RAW DATA

▬▬▬

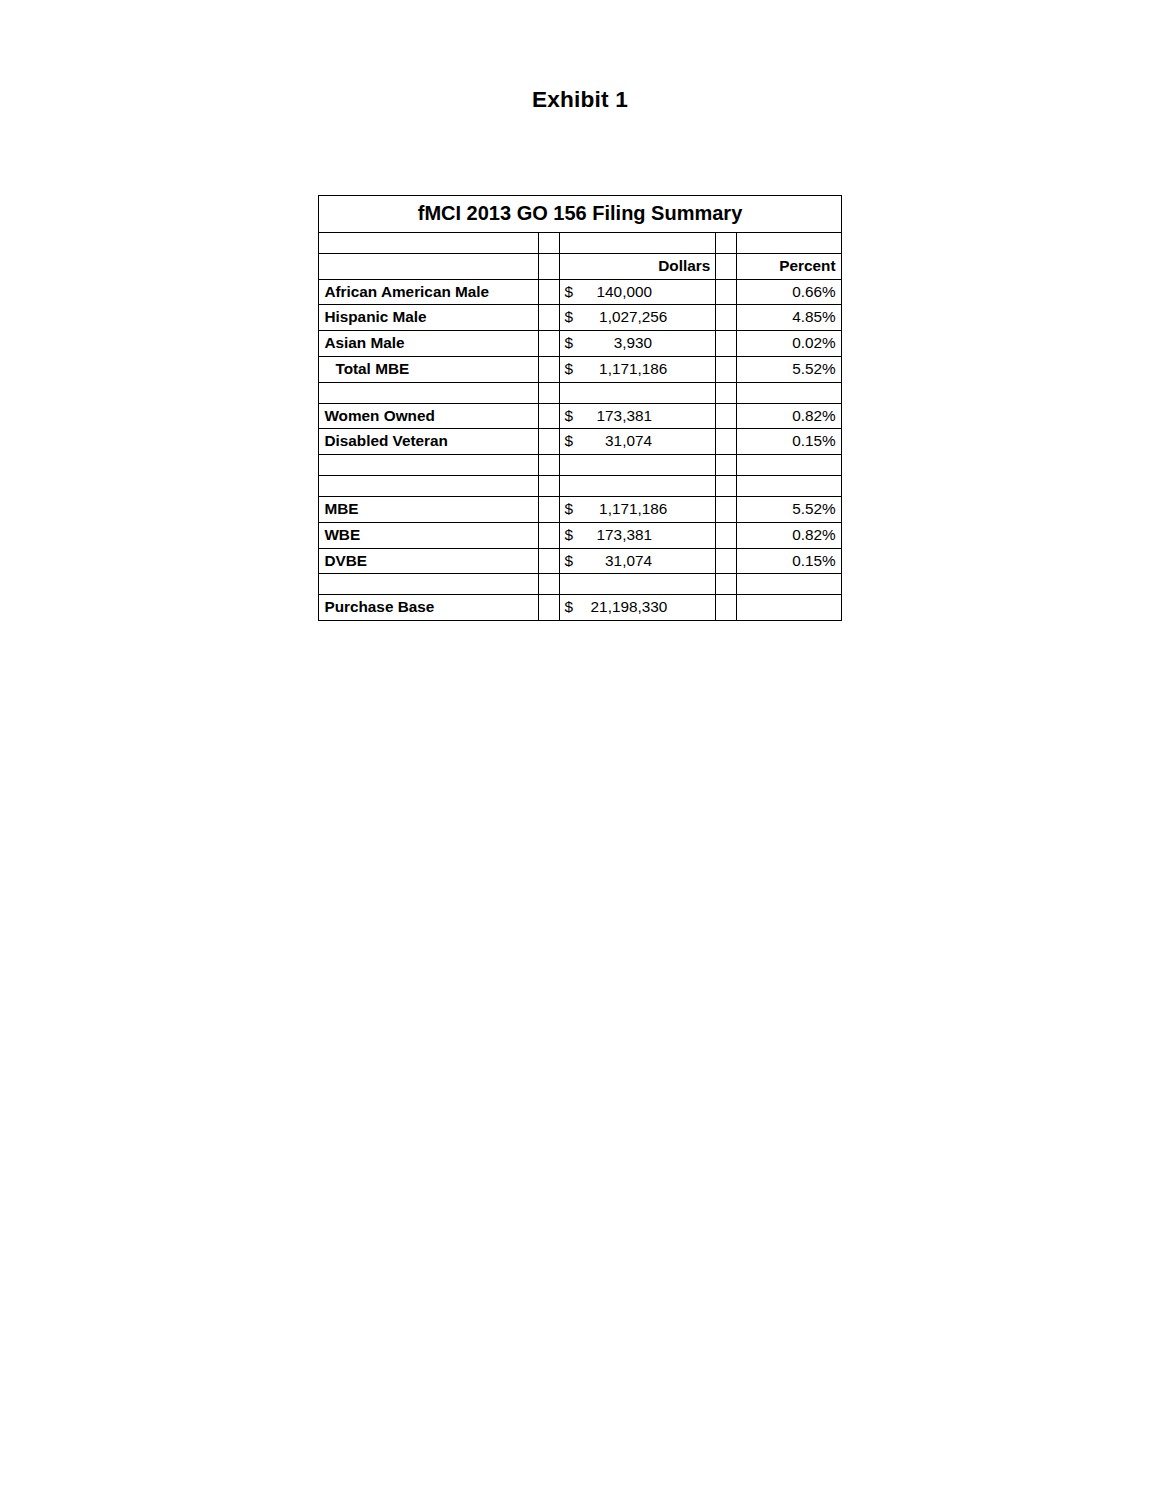Exhibit 1
| fMCI 2013 GO 156 Filing Summary |
| | | Dollars | | Percent |
| African American Male | | $ 140,000 | | 0.66% |
| Hispanic Male | | $ 1,027,256 | | 4.85% |
| Asian Male | | $ 3,930 | | 0.02% |
| Total MBE | | $ 1,171,186 | | 5.52% |
| Women Owned | | $ 173,381 | | 0.82% |
| Disabled Veteran | | $ 31,074 | | 0.15% |
| MBE | | $ 1,171,186 | | 5.52% |
| WBE | | $ 173,381 | | 0.82% |
| DVBE | | $ 31,074 | | 0.15% |
| Purchase Base | | $ 21,198,330 | | |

▬▬▬

TASK TO CARRY OUT
Every line of the listing that includes the word "Male" belongs in the answer.

RESULT FOR THIS EXERCISE
| African American Male | | $ 140,000 | | 0.66% |
| Hispanic Male | | $ 1,027,256 | | 4.85% |
| Asian Male | | $ 3,930 | | 0.02% |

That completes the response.